#### [DIRECTIONS]
After finding the line that contains "C праздником!", give again that line and each one following it, exactly, until the records end.

Items from a dataset:
────────

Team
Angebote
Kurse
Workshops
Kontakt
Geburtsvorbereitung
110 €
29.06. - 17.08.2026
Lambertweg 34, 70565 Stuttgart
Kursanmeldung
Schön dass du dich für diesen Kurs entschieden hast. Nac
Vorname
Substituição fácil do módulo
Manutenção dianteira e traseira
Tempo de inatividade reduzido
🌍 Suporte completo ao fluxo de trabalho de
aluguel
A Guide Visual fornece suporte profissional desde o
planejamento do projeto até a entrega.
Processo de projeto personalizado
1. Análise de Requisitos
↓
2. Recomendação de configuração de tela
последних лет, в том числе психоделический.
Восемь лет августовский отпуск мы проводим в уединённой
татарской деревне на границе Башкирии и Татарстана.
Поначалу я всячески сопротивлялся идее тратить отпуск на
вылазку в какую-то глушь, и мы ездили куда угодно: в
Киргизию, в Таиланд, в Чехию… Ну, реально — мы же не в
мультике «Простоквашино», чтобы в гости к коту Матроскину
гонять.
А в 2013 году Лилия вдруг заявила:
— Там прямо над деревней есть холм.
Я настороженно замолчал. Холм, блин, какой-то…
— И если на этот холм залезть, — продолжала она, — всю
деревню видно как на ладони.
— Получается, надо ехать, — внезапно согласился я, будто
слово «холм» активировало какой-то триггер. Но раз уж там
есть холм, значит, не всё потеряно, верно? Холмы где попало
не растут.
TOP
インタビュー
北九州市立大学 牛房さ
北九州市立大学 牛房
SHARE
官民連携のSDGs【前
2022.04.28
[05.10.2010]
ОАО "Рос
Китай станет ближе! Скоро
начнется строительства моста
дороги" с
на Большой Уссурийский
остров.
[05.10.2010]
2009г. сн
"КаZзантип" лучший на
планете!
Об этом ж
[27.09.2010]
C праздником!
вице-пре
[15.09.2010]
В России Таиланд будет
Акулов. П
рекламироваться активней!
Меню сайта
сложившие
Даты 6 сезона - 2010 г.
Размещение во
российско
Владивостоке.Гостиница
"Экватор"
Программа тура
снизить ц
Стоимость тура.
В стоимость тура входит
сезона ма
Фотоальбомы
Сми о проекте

────────

#### [EXERCISE OUTPUT]
C праздником!
вице-пре
[15.09.2010]
В России Таиланд будет
Акулов. П
рекламироваться активней!
Меню сайта
сложившие
Даты 6 сезона - 2010 г.
Размещение во
российско
Владивостоке.Гостиница
"Экватор"
Программа тура
снизить ц
Стоимость тура.
В стоимость тура входит
сезона ма
Фотоальбомы
Сми о проекте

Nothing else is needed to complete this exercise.